Mike Digout has never been a fan of Canadian geese. However, after seeing a wonderful mother goose who was caring for a large family this spring, his attitude transformed.
Since starting to work from home, Digout has been taking walks along the Saskatchewan riverfront near his Saskatoon home, bringing his camera to capture the wildlife that lives there. It was there when he first saw the geese.
“Every night I went out hunting for beavers on the riverfront,” Digout told The Dodo, “and there was a lot of geese activity as they were coming from the south and looking for a location to nest.” “Watching the geese battle for nesting spots and defend their nests must be quite entertaining.”
In May, the first set of goslings hatched in Digout. “They’re like little tennis balls with legs when they’re little,” Digout continued. “I started photographing the goslings while waiting for the beavers to come.”
One night, Digout was sitting amid the reeds by the riverbank when he observed a mother geese with an unusually large number of goslings. One by one, the youngsters burrowed beneath her feathers to sleep for the night, until he counted 16 fluffy bodies crowded beneath their protective mother’s wings.
“I couldn’t believe this lady had 16 kids,” Digout added. “Every night, I returned in search of this mother and her goslings.” “Every day, it appeared as if she had a larger gang.”
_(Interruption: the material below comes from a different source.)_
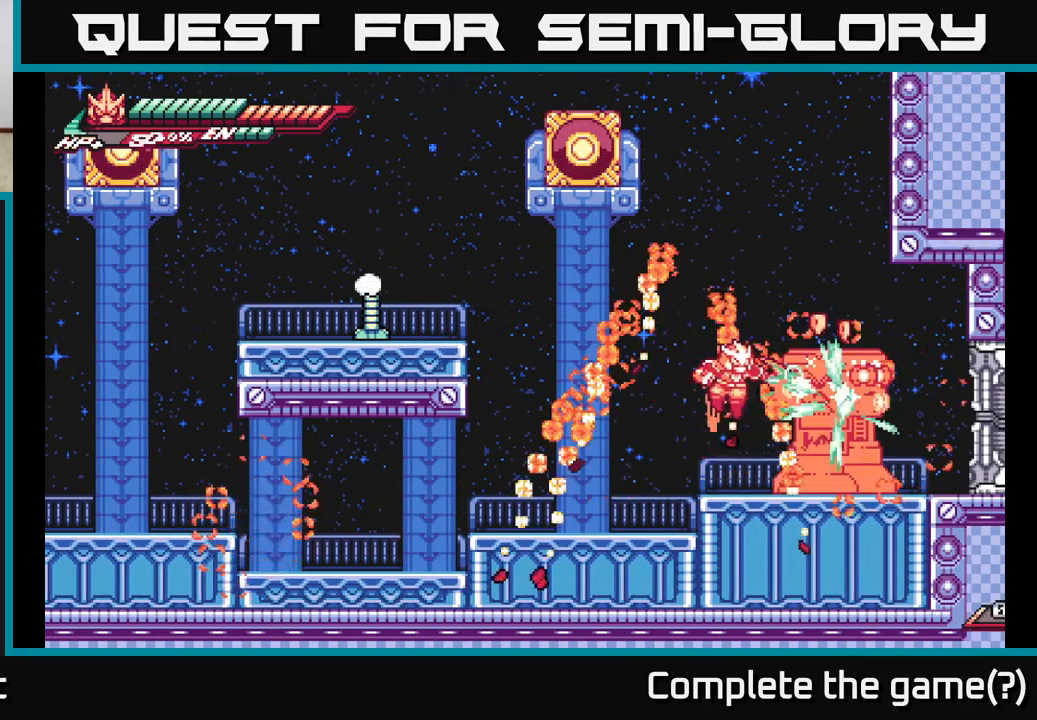
{"buttons": [], "left_stick": "center", "right_stick": "center", "events": [[67, "A", "up"], [150, "X", "up"], [233, "X", "down"], [383, "X", "up"]]}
He counted 25 goslings one day, 30 the next, until he discovered the mother geese and her husband with 47 offspring. Digout noticed that this beautiful mother was looking after goslings from other families. This is referred to as a gang brood, and it occurs frequently in areas with a large number of nests, such as cities and suburbs.
Gang broods form when very patient parents watch other geese’s kids, giving their pals a few nights off.
And Digout could see that this goose mother was up to the task: “It was amazing how calm she was with so many goslings about,” he said. “She looks to be a patient mother,” says the narrator.
The goslings are quickly growing up and no longer fit under their mother’s wing. She’s keeping an eye on them now that they’re all sleeping in one big pile.